Exercise goal: Retype the data below exactly, skipping pictures.
-.-.-
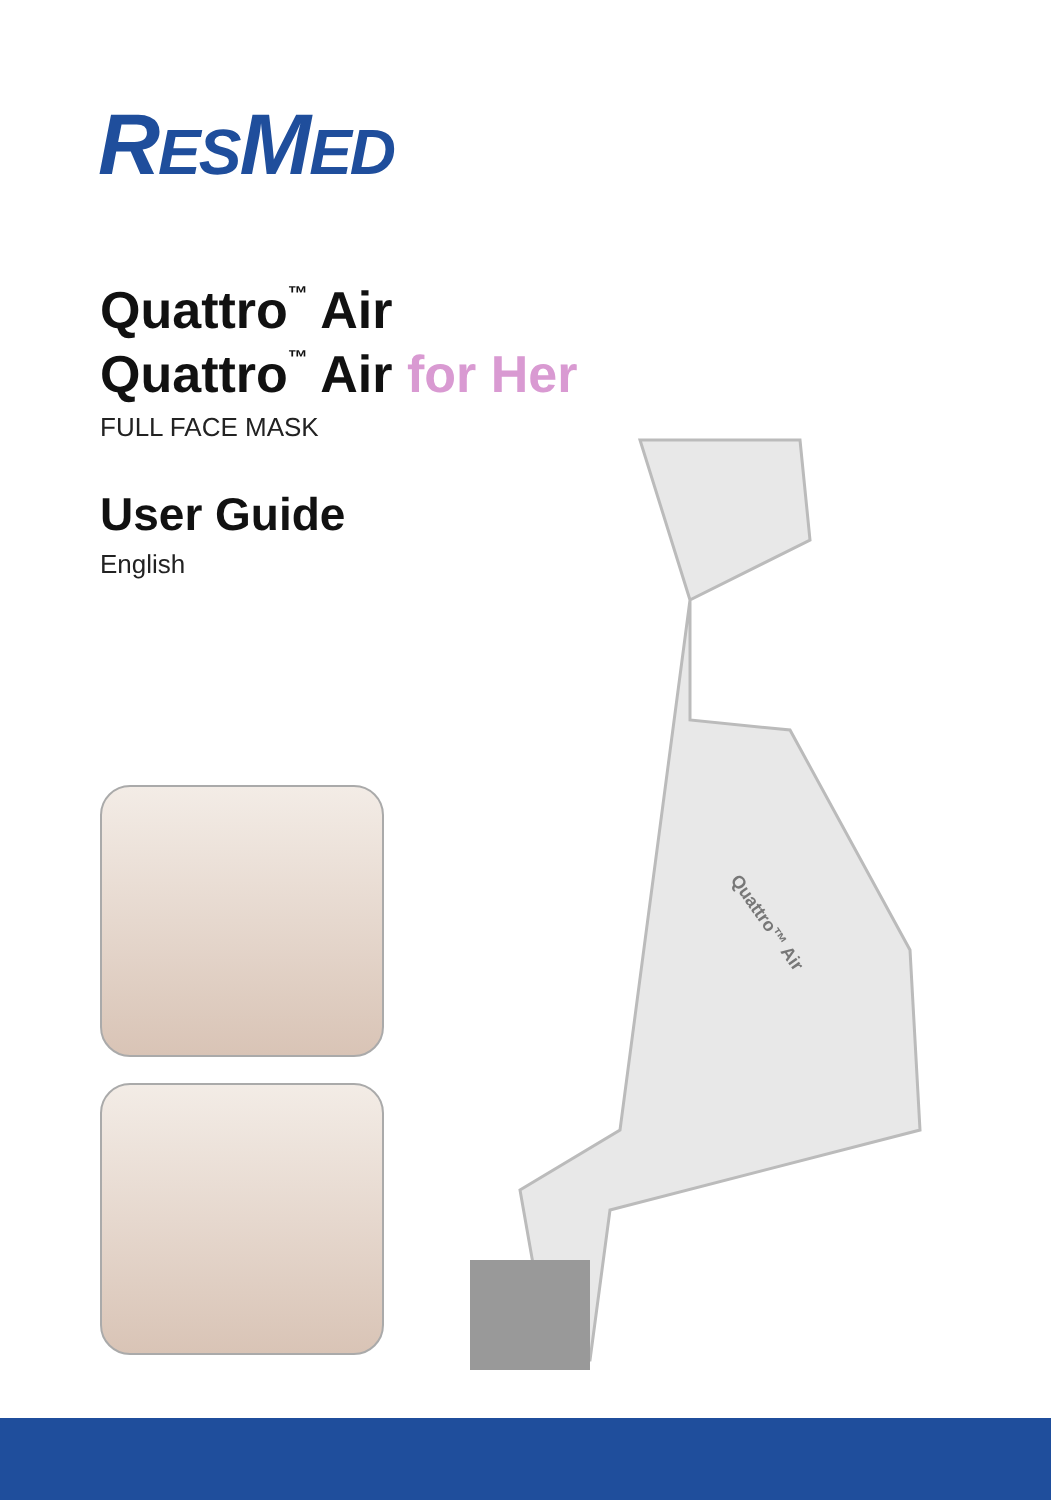RESMED
Quattro<sup>™</sup> Air
Quattro<sup>™</sup> Air for Her
FULL FACE MASK
User Guide
English
Quattro™ Air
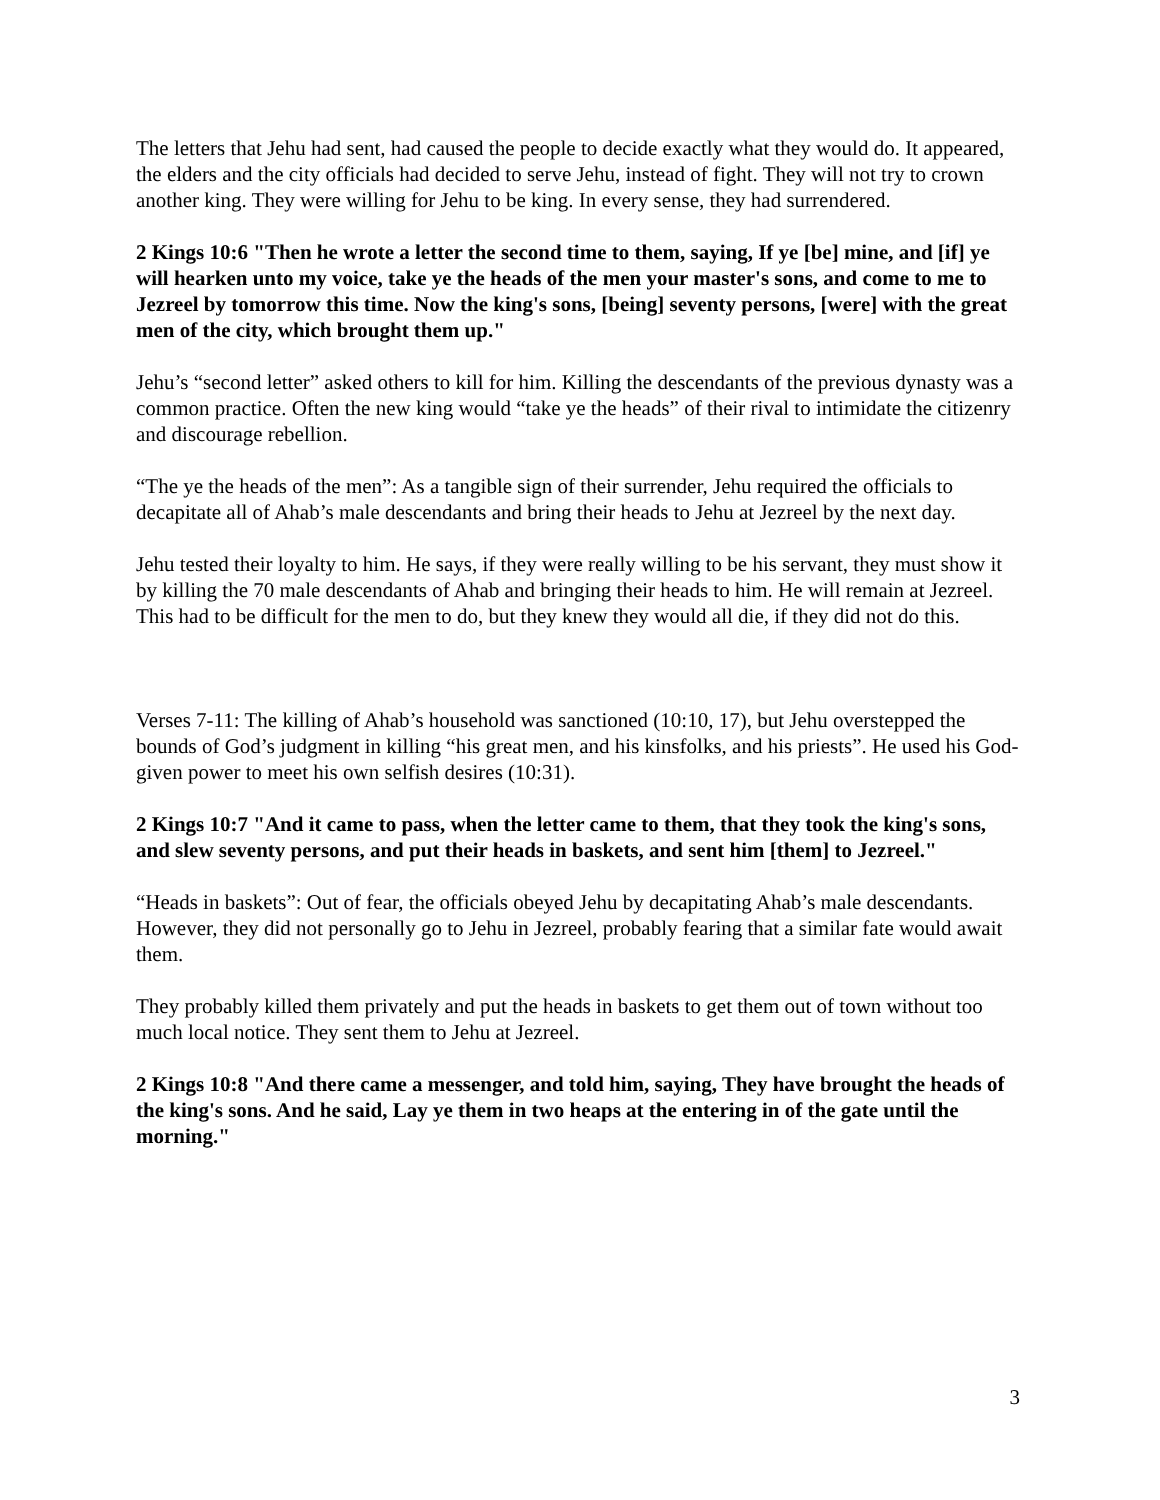The letters that Jehu had sent, had caused the people to decide exactly what they would do. It appeared, the elders and the city officials had decided to serve Jehu, instead of fight. They will not try to crown another king. They were willing for Jehu to be king. In every sense, they had surrendered.
2 Kings 10:6 "Then he wrote a letter the second time to them, saying, If ye [be] mine, and [if] ye will hearken unto my voice, take ye the heads of the men your master's sons, and come to me to Jezreel by tomorrow this time. Now the king's sons, [being] seventy persons, [were] with the great men of the city, which brought them up."
Jehu’s “second letter” asked others to kill for him. Killing the descendants of the previous dynasty was a common practice. Often the new king would “take ye the heads” of their rival to intimidate the citizenry and discourage rebellion.
“The ye the heads of the men”: As a tangible sign of their surrender, Jehu required the officials to decapitate all of Ahab’s male descendants and bring their heads to Jehu at Jezreel by the next day.
Jehu tested their loyalty to him. He says, if they were really willing to be his servant, they must show it by killing the 70 male descendants of Ahab and bringing their heads to him. He will remain at Jezreel. This had to be difficult for the men to do, but they knew they would all die, if they did not do this.
Verses 7-11: The killing of Ahab’s household was sanctioned (10:10, 17), but Jehu overstepped the bounds of God’s judgment in killing “his great men, and his kinsfolks, and his priests”. He used his God-given power to meet his own selfish desires (10:31).
2 Kings 10:7 "And it came to pass, when the letter came to them, that they took the king's sons, and slew seventy persons, and put their heads in baskets, and sent him [them] to Jezreel."
“Heads in baskets”: Out of fear, the officials obeyed Jehu by decapitating Ahab’s male descendants. However, they did not personally go to Jehu in Jezreel, probably fearing that a similar fate would await them.
They probably killed them privately and put the heads in baskets to get them out of town without too much local notice. They sent them to Jehu at Jezreel.
2 Kings 10:8 "And there came a messenger, and told him, saying, They have brought the heads of the king's sons. And he said, Lay ye them in two heaps at the entering in of the gate until the morning."
3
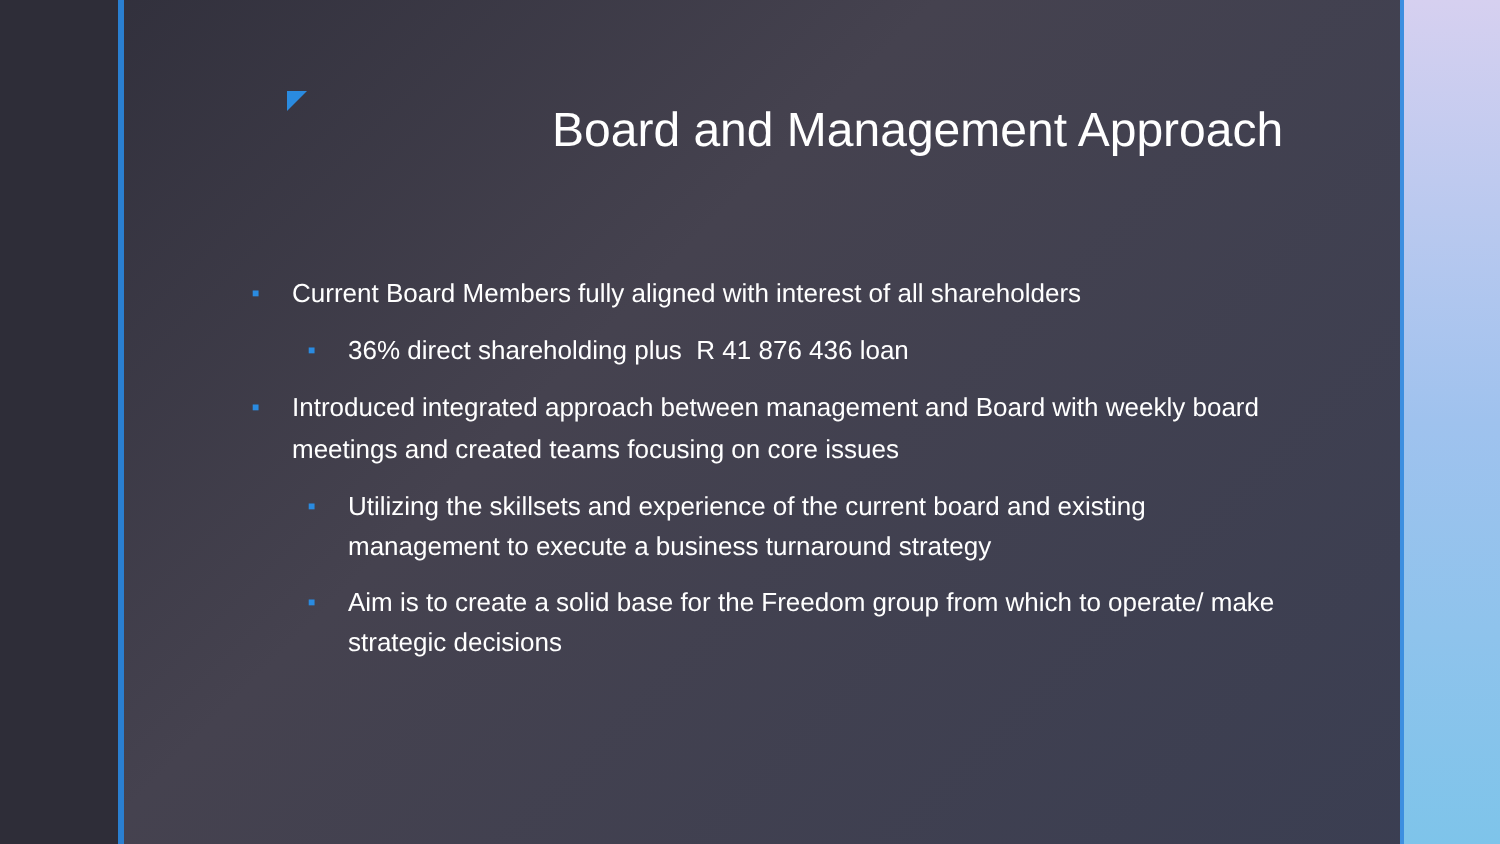Board and Management Approach
■ Current Board Members fully aligned with interest of all shareholders
■ 36% direct shareholding plus R 41 876 436 loan
■ Introduced integrated approach between management and Board with weekly board meetings and created teams focusing on core issues
■ Utilizing the skillsets and experience of the current board and existing management to execute a business turnaround strategy
■ Aim is to create a solid base for the Freedom group from which to operate/ make strategic decisions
-.-.-
Exercise answer:
RESMED
Quattro<sup>™</sup> Air
Quattro<sup>™</sup> Air for Her
FULL FACE MASK
User Guide
English
Quattro™ Air
The letters that Jehu had sent, had caused the people to decide exactly what they would do. It appeared, the elders and the city officials had decided to serve Jehu, instead of fight. They will not try to crown another king. They were willing for Jehu to be king. In every sense, they had surrendered.
2 Kings 10:6 "Then he wrote a letter the second time to them, saying, If ye [be] mine, and [if] ye will hearken unto my voice, take ye the heads of the men your master's sons, and come to me to Jezreel by tomorrow this time. Now the king's sons, [being] seventy persons, [were] with the great men of the city, which brought them up."
Jehu’s “second letter” asked others to kill for him. Killing the descendants of the previous dynasty was a common practice. Often the new king would “take ye the heads” of their rival to intimidate the citizenry and discourage rebellion.
“The ye the heads of the men”: As a tangible sign of their surrender, Jehu required the officials to decapitate all of Ahab’s male descendants and bring their heads to Jehu at Jezreel by the next day.
Jehu tested their loyalty to him. He says, if they were really willing to be his servant, they must show it by killing the 70 male descendants of Ahab and bringing their heads to him. He will remain at Jezreel. This had to be difficult for the men to do, but they knew they would all die, if they did not do this.
Verses 7-11: The killing of Ahab’s household was sanctioned (10:10, 17), but Jehu overstepped the bounds of God’s judgment in killing “his great men, and his kinsfolks, and his priests”. He used his God-given power to meet his own selfish desires (10:31).
2 Kings 10:7 "And it came to pass, when the letter came to them, that they took the king's sons, and slew seventy persons, and put their heads in baskets, and sent him [them] to Jezreel."
“Heads in baskets”: Out of fear, the officials obeyed Jehu by decapitating Ahab’s male descendants. However, they did not personally go to Jehu in Jezreel, probably fearing that a similar fate would await them.
They probably killed them privately and put the heads in baskets to get them out of town without too much local notice. They sent them to Jehu at Jezreel.
2 Kings 10:8 "And there came a messenger, and told him, saying, They have brought the heads of the king's sons. And he said, Lay ye them in two heaps at the entering in of the gate until the morning."
3
Board and Management Approach
■ Current Board Members fully aligned with interest of all shareholders
■ 36% direct shareholding plus R 41 876 436 loan
■ Introduced integrated approach between management and Board with weekly board meetings and created teams focusing on core issues
■ Utilizing the skillsets and experience of the current board and existing management to execute a business turnaround strategy
■ Aim is to create a solid base for the Freedom group from which to operate/ make strategic decisions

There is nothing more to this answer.